When I first started trying to sing that song in church, I had no idea what some of the words meant. I didn’t know how angels would “prostrate fall” or that “diadem” was another word for a crown. On “let every kindred, every tribe,” I figured “kindred” was something like kinfolks, and I knew Indians lived in tribes. It didn’t dawn on me that “this terrestrial ball” meant the planet earth. Even so, through frequent repetition, the words and music were ingrained in my mind. Then, as I began to understand the implications of all those words, the song opened new depths of theological meaning, and the lyrics spoke to my soul as well as my mind: We are related spiritually to every group of people -- "every kindred, every tribe" -- on earth.

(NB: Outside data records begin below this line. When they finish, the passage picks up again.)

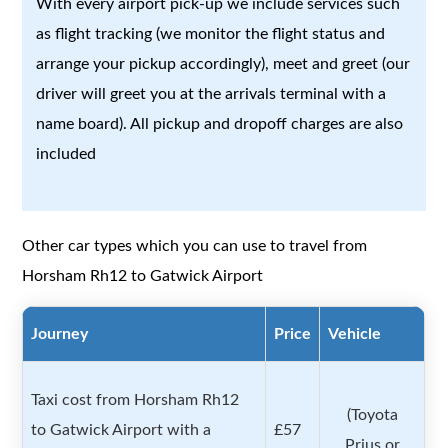
With every airport pick-up we include services such
as flight tracking (we monitor the flight status and
arrange your pickup accordingly), meet and greet (our
driver will greet you at the arrivals terminal with a
name board). All pickup and dropoff charges are also
included
Other car types which you can use to travel from
Horsham Rh12 to Gatwick Airport
Journey
Price
Vehicle
Taxi cost from Horsham Rh12
(Toyota
to Gatwick Airport with a
£57
Prius or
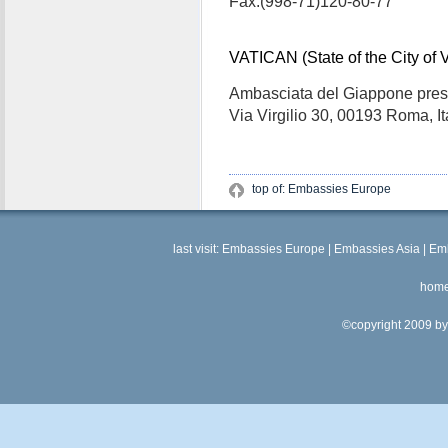
Fax:(998-71)120-80-77
VATICAN (State of the City of 
Ambasciata del Giappone pres
Via Virgilio 30, 00193 Roma, Ita
top of: Embassies Europe
last visit:
Embassies Europe
|
Embassies Asia
|
Emb
hom
©copyright 2009 by 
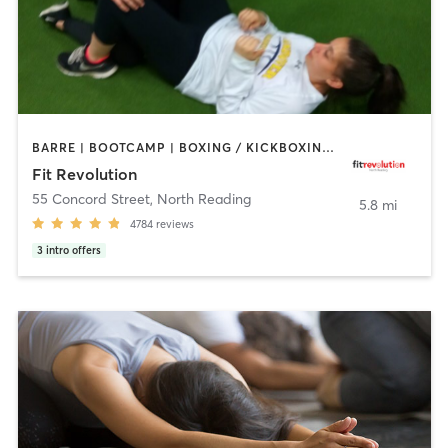
BARRE | BOOTCAMP | BOXING / KICKBOXING | CIRCUIT TRAINING | CYCLING | NUTRITION | OTHER | PERSONAL TRAINING | PILATES | WEIGHT TRAINING | YOGA
Fit Revolution
55 Concord Street
,
North Reading
5.8 mi
4784
reviews
3
intro offers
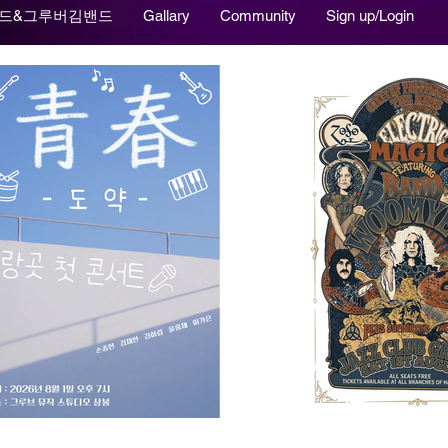
드&그루버김밴드
Gallary
Community
Sign up/Login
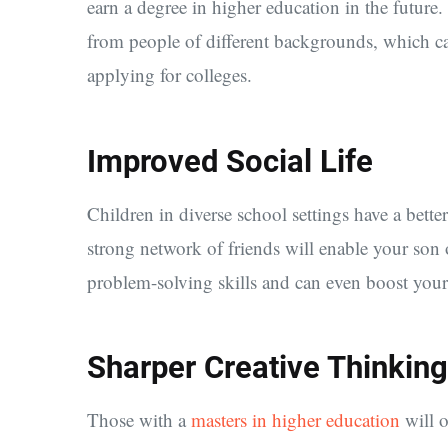
earn a degree in higher education in the future. 
from people of different backgrounds, which ca
applying for colleges.
Improved Social Life
Children in diverse school settings have a bett
strong network of friends will enable your son
problem-solving skills and can even boost your 
Sharper Creative Thinking
Those with a
masters in higher education
will o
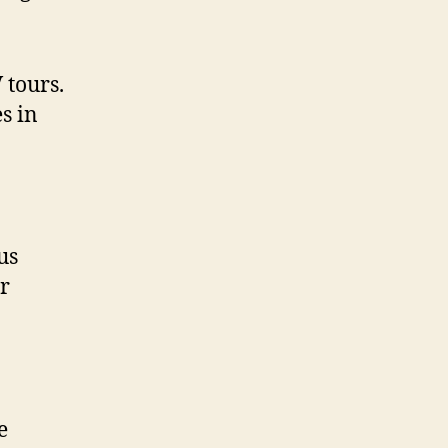
 tours.
s in
us
ur
e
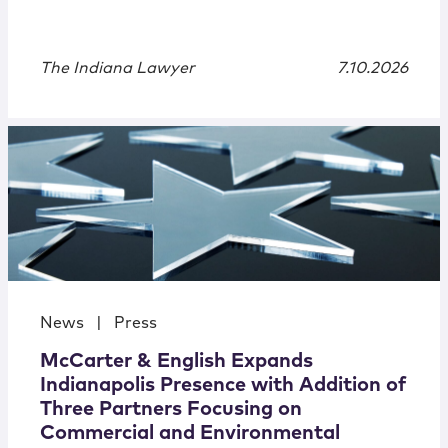
The Indiana Lawyer
7.10.2026
News
|
Press
McCarter & English Expands
Indianapolis Presence with Addition of
Three Partners Focusing on
Commercial and Environmental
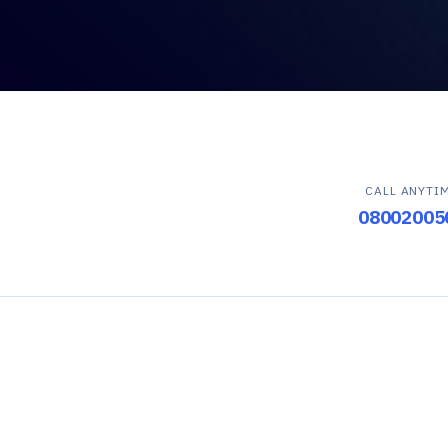
CALL ANYTI
08002005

The hope of life beyond this one comes into focus in the last stanza, looking to that moment when, “with yonder sacred throng,” we fall down before Jesus and “join the everlasting song and crown Him Lord of all.”
I didn’t have time to process all these different dimensions, intellectually, this morning in church. Still, I think all those elements mingled in a high emotional and spiritual moment as I stood in the congregation and did my best with the tricky bass part on that high falutin’ version of a wonder-full hymn.